En orientant leurs achats vers des solutions d’économie circulaire, les collectivités locales participent à la transformation de l’appareil productif. Elles incitent les entreprises à investir dans de nouveaux outils, à se certifier, à développer des offres de services plus durables.
Comment les entreprises peuvent se positionner sur les marchés publics circulaires
Pour les entreprises, l’essor de l’économie circulaire dans la commande publique représente à la fois un défi et une opportunité. Les acteurs qui anticipent ces évolutions et adaptent leur offre auront un avantage concurrentiel sur les marchés publics de demain.
Quelques pistes pour se préparer :
- Analyser les besoins récurrents des collectivités de leur territoire (travaux, fournitures, services), en repérant les appels d’offres intégrant des clauses environnementales avancées.
- Structurer une offre clairement orientée économie circulaire : matériaux recyclés ou de réemploi, services de réparation, reprise des anciens produits, contrats de performance, etc.
- Obtenir des labels ou certifications pertinents (ISO 14001, labels environnementaux, reconnaissance de savoir-faire en réemploi, etc.).
- Se former à la lecture des documents de consultation et à la réponse aux critères liés au cycle de vie, à la traçabilité des matériaux et à la gestion des déchets.
- Participer aux démarches de sourçage des acheteurs publics pour présenter leurs solutions, contraintes et innovations.

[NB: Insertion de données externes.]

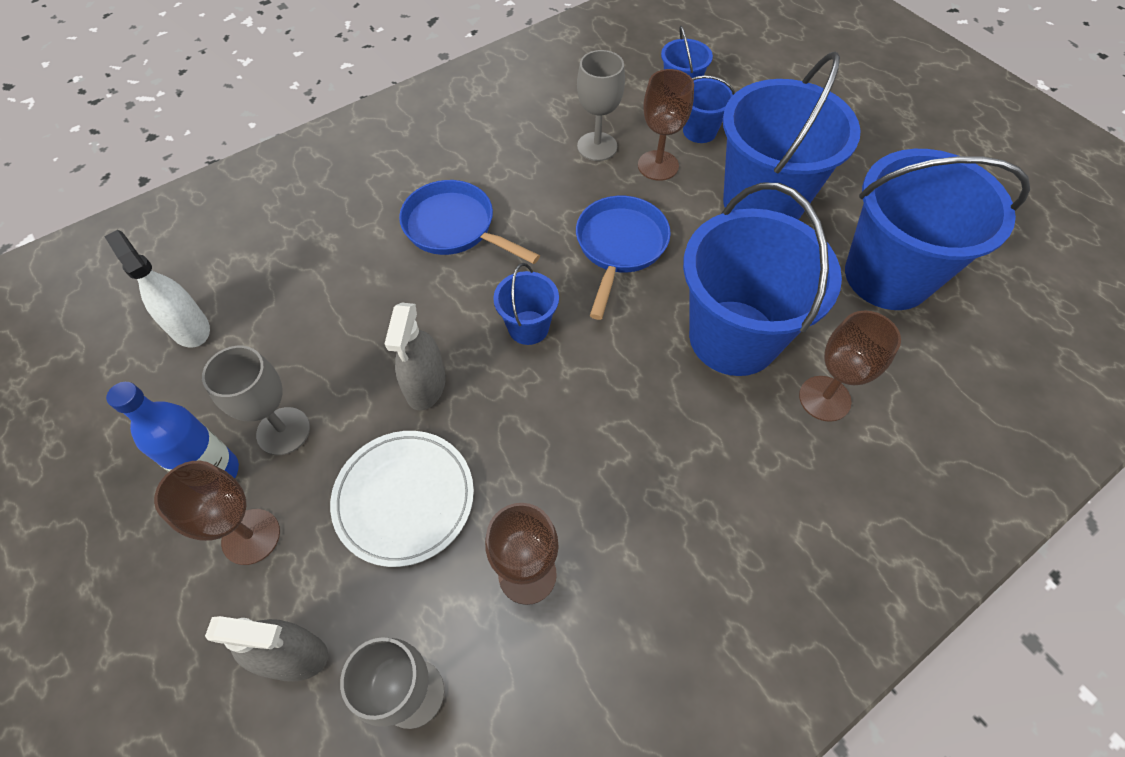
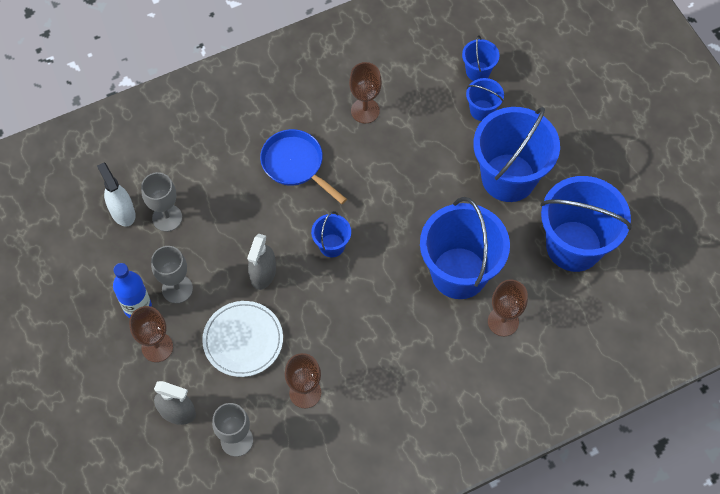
camera: 10 degrees right, 5 degrees up
(597, 146) = (405, 113): grey goblet -> grey goblet (167, 218)
(619, 247) = (402, 197): blue pan -> none
(658, 165) = (444, 135): brown goblet -> brown goblet (365, 111)

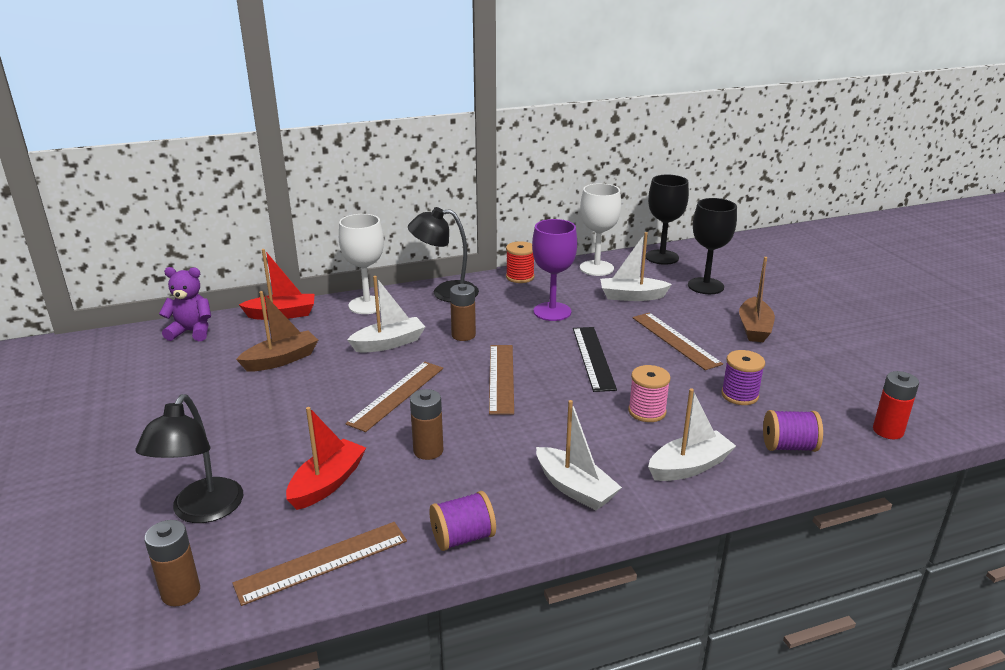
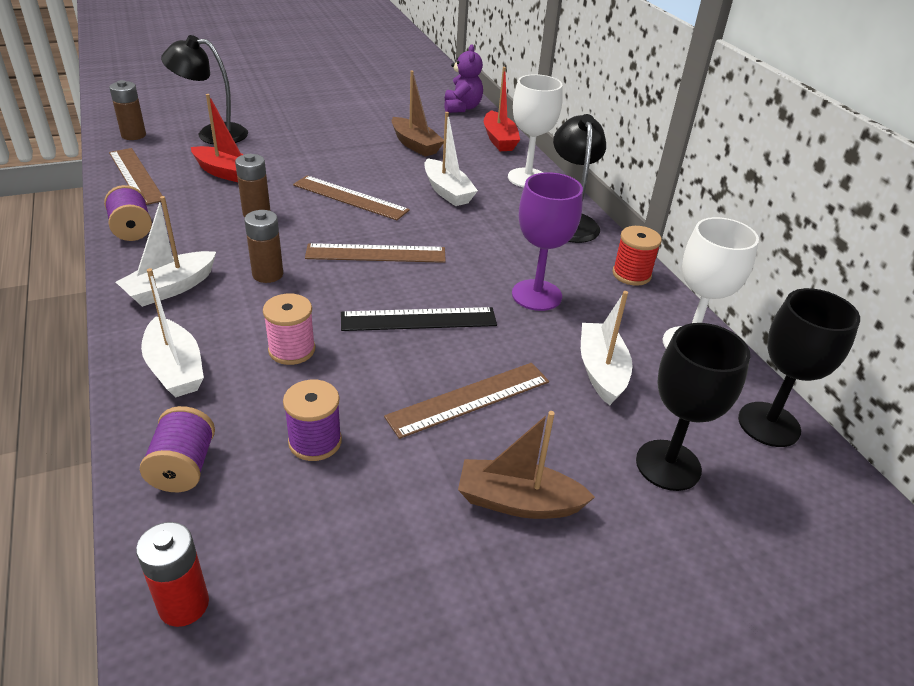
camera: 85 degrees right, 10 degrees up
(463, 335) = (468, 232): brown battery -> brown battery (268, 274)

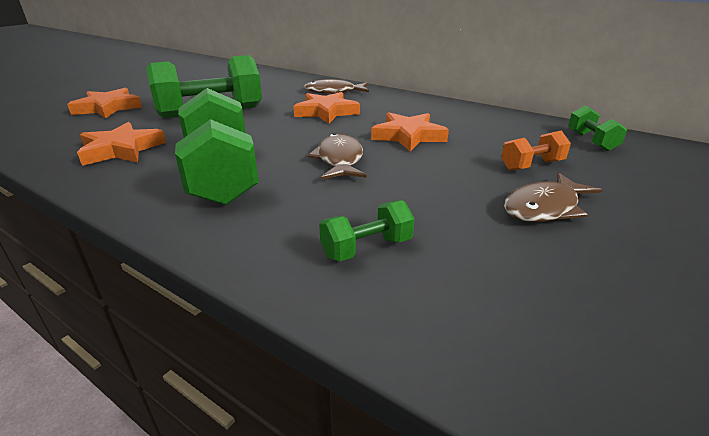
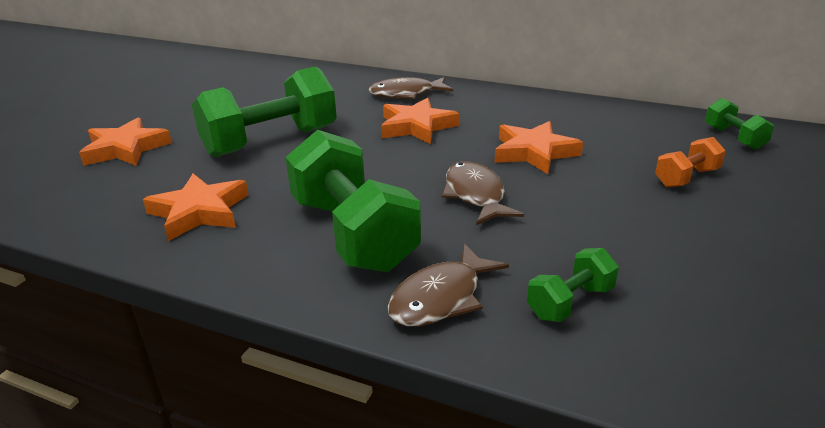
camera: 10 degrees left, 0 degrees up
(544, 207) = (721, 230): brown fish -> brown fish (441, 298)

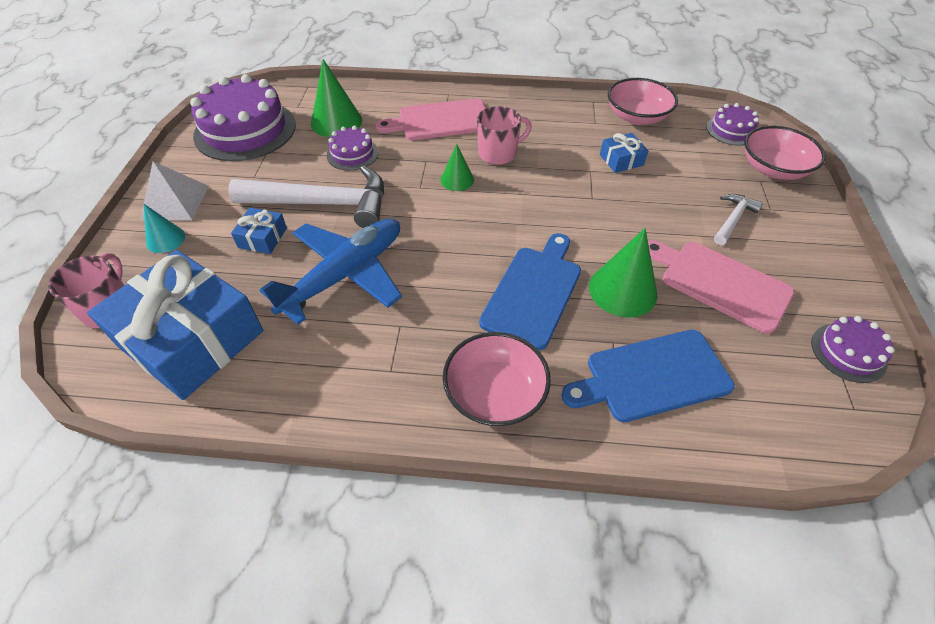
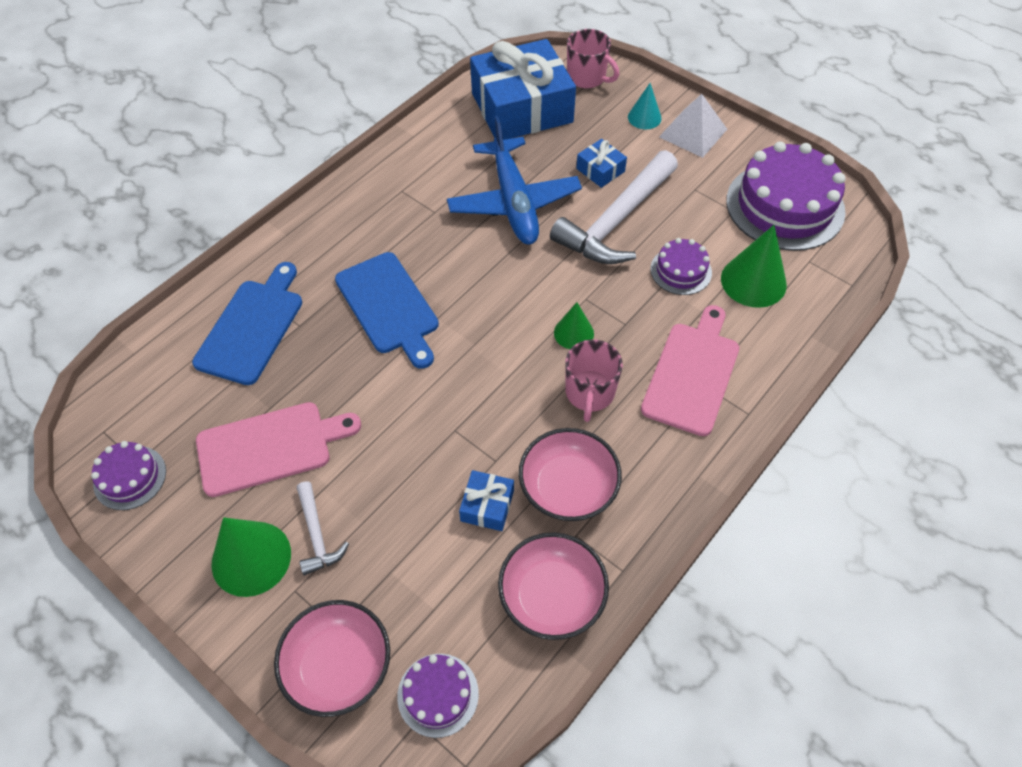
camera: 125 degrees right, 5 degrees up
(495, 393) = (331, 233): pink bowl -> pink bowl (568, 487)
(622, 290) = (333, 368): green cone -> green cone (251, 558)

Les entreprises du bâtiment, des travaux publics, de la fourniture de matériaux, mais aussi les acteurs du numérique, des équipements urbains ou du mobilier, ont tout intérêt à intégrer ces dimensions dans leur stratégie commerciale.
Vers une généralisation des marchés publics orientés économie circulaire
L’essor de l’économie circulaire dans les marchés publics français s’inscrit dans un mouvement de fond. Sous l’effet combiné des obligations réglementaires, des attentes citoyennes et des objectifs climatiques, la commande publique évolue vers des pratiques plus responsables, plus locales et plus sobres en ressources.
Pour les territoires, il s’agit d’une opportunité : utiliser le poids de l’achat public pour structurer des filières locales, encourager l’innovation et accompagner la transformation des entreprises. Pour les opérateurs économiques, c’est l’occasion de repenser leurs offres, de se différencier et de devenir des partenaires clés des collectivités dans la transition vers une économie circulaire.
À mesure que les retours d’expérience se multiplient, les modèles contractuels, les cahiers des charges et les outils de suivi s’affinent. Les marchés publics deviennent ainsi l’un des principaux moteurs de l’économie circulaire dans les territoires français, au service d’un développement plus durable, plus résilient et plus créateur de valeur locale.